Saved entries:

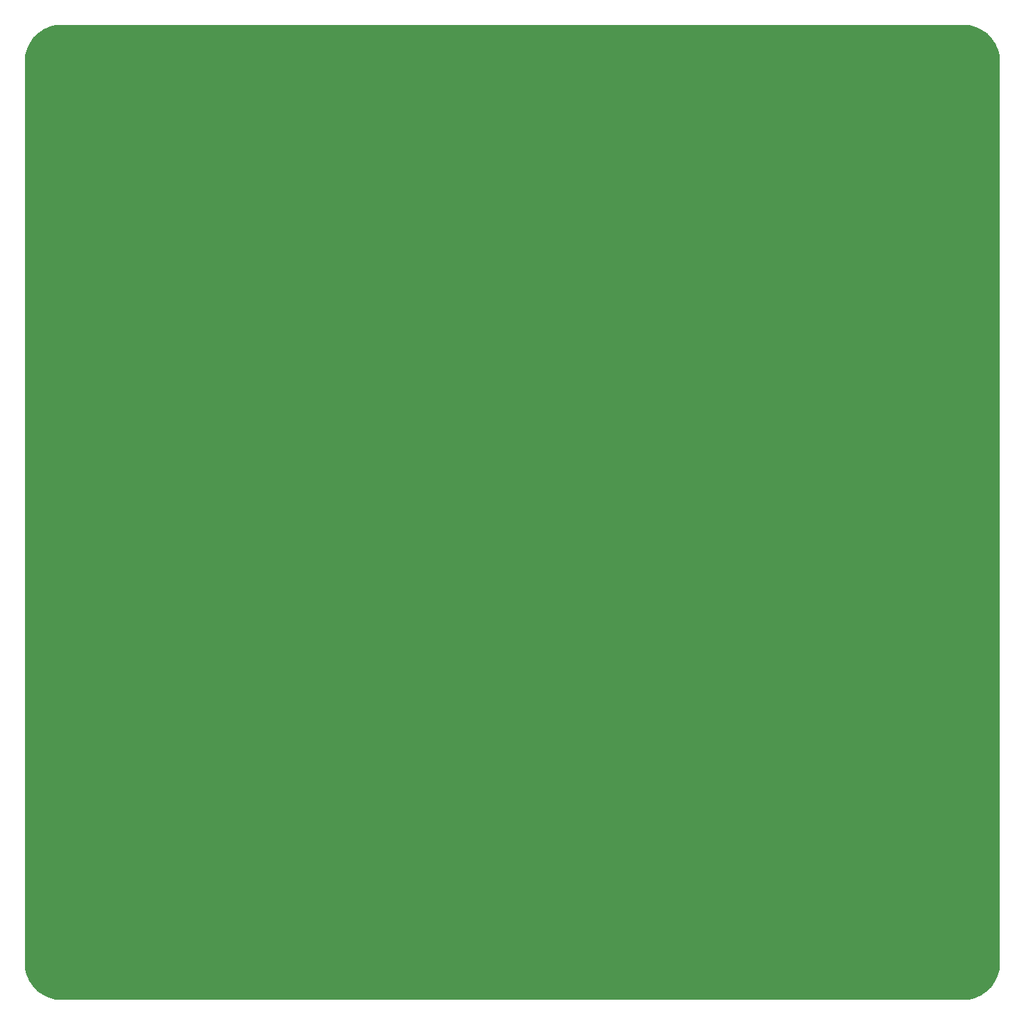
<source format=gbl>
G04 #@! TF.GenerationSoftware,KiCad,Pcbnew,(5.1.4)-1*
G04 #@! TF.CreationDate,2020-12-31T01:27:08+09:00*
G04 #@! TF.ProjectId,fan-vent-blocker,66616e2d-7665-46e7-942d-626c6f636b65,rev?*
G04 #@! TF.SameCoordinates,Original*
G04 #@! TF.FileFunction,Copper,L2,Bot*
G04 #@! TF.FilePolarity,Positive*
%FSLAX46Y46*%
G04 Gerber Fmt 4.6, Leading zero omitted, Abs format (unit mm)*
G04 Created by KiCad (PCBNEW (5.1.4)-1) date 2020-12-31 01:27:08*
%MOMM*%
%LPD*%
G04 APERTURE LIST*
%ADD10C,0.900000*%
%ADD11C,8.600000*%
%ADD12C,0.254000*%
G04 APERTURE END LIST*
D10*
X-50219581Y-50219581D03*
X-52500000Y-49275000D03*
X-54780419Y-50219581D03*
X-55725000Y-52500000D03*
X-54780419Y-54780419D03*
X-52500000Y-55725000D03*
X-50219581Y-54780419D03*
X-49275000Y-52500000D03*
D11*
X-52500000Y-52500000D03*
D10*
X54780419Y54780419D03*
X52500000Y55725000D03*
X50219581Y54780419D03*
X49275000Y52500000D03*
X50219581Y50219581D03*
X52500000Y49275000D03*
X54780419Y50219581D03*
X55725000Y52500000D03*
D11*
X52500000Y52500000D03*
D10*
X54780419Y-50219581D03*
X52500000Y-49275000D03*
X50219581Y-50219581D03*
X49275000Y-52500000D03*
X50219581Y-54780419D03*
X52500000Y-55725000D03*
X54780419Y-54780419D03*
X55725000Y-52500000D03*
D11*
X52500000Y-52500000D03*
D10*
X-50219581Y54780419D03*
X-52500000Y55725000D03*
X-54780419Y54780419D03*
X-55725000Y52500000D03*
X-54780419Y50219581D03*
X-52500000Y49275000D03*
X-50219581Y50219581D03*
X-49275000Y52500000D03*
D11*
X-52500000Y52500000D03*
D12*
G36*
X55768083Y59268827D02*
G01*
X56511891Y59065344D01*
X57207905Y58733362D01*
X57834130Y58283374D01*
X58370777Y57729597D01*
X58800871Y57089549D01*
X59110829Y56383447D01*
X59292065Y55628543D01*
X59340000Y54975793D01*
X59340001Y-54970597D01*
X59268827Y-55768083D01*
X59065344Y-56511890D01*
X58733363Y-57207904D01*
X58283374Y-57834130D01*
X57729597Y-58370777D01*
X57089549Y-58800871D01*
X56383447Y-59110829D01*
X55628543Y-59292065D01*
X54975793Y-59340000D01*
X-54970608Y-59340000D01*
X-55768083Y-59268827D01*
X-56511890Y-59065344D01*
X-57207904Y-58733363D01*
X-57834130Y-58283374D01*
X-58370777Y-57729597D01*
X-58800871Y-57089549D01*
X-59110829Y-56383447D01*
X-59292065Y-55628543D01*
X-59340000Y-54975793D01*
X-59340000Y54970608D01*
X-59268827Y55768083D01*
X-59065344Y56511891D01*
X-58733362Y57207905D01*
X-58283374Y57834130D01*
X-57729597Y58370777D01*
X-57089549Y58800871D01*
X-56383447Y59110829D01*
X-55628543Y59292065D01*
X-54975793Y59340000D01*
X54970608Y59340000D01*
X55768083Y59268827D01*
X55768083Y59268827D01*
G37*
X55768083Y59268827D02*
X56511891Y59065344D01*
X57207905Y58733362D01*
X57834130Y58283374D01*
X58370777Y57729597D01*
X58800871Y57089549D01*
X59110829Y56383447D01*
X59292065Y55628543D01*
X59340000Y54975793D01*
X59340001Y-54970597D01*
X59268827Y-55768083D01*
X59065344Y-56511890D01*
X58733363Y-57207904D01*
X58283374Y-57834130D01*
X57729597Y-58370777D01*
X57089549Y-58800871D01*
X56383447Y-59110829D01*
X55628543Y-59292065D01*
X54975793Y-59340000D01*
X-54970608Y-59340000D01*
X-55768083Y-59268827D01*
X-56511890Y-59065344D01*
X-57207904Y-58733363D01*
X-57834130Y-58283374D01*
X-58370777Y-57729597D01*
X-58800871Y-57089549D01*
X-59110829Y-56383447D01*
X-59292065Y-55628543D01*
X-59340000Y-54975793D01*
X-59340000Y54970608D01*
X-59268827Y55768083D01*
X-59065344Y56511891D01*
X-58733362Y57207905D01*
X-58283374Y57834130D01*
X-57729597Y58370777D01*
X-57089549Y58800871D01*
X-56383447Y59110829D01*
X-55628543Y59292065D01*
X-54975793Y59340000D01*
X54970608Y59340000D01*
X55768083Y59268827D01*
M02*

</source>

==

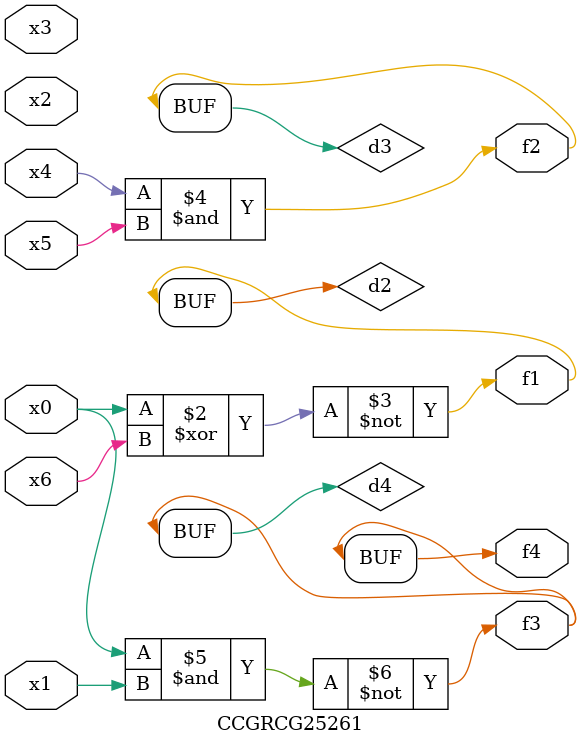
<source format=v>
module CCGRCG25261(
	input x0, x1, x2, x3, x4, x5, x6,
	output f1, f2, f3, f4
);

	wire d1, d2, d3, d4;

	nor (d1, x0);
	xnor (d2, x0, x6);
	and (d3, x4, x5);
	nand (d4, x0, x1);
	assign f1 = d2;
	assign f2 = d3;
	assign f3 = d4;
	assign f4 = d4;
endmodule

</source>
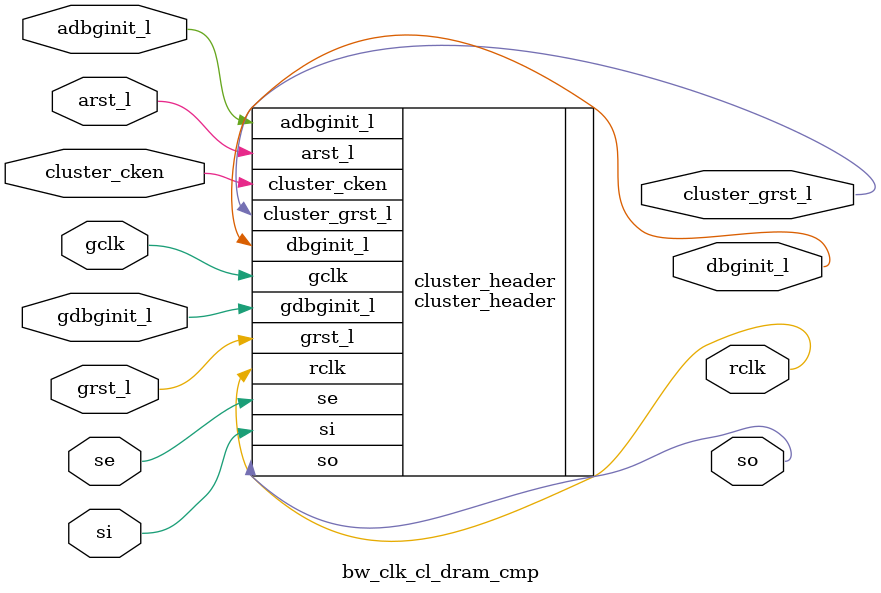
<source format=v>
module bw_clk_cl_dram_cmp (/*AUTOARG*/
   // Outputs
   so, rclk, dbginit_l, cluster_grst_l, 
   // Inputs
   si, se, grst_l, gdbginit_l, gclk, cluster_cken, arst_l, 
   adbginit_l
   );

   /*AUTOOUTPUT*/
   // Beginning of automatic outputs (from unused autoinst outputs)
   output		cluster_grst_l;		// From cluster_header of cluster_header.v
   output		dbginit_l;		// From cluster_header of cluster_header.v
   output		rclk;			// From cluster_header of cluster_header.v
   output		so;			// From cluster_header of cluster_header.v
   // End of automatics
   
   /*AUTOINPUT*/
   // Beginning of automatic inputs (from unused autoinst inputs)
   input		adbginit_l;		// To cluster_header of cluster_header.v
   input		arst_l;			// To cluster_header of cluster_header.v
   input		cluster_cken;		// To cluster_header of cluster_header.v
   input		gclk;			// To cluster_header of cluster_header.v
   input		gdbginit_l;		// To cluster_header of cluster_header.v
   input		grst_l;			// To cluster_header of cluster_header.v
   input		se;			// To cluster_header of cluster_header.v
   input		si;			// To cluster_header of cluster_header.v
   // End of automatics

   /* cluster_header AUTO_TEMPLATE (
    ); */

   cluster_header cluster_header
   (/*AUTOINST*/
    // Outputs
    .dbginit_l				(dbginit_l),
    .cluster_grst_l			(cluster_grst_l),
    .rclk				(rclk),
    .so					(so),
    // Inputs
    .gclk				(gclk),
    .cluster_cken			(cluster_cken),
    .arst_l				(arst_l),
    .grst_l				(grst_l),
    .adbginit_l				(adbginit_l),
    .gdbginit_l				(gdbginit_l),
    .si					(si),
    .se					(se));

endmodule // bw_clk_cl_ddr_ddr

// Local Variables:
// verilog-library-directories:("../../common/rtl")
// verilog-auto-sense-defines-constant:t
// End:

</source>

TASK TO COMPLETE =>
Identify the lines of the entries containing the string "endmodule". Copy each such line.

RESPONSE BOX =>
endmodule
endmodule // bw_clk_cl_ddr_ddr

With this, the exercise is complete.